**DESCRIPTION OF THE TASK:** Without any of the pictures, set down the data below exactly.

————————

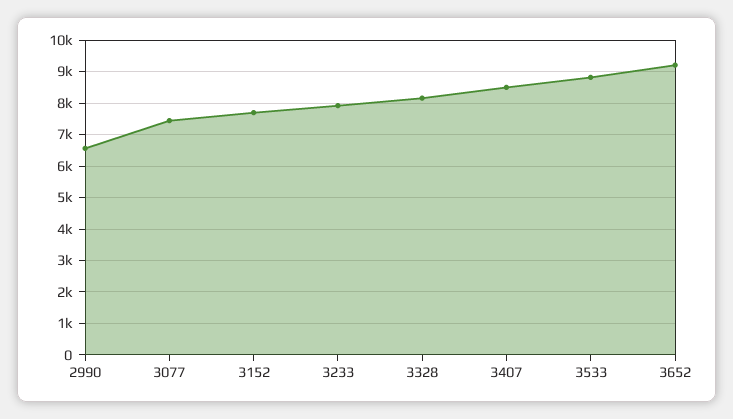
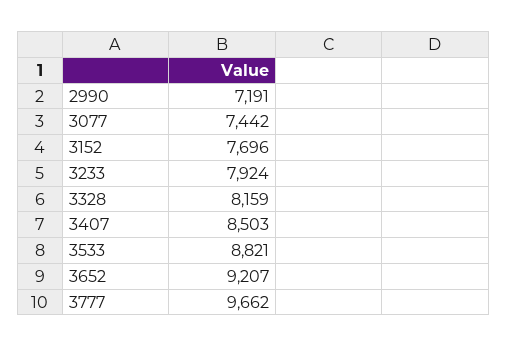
  {
-   "2990": 6600,
+   "2990": 7191,
    "3077": 7442,
    "3152": 7696,
    "3233": 7924,
    "3328": 8159,
    "3407": 8503,
    "3533": 8821,
-   "3652": 9207
+   "3652": 9207,
+   "3777": 9662
  }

————————

**RESPONSE TO THE TASK:**
  {
-   "2990": 6600,
+   "2990": 7191,
    "3077": 7442,
    "3152": 7696,
    "3233": 7924,
    "3328": 8159,
    "3407": 8503,
    "3533": 8821,
-   "3652": 9207
+   "3652": 9207,
+   "3777": 9662
  }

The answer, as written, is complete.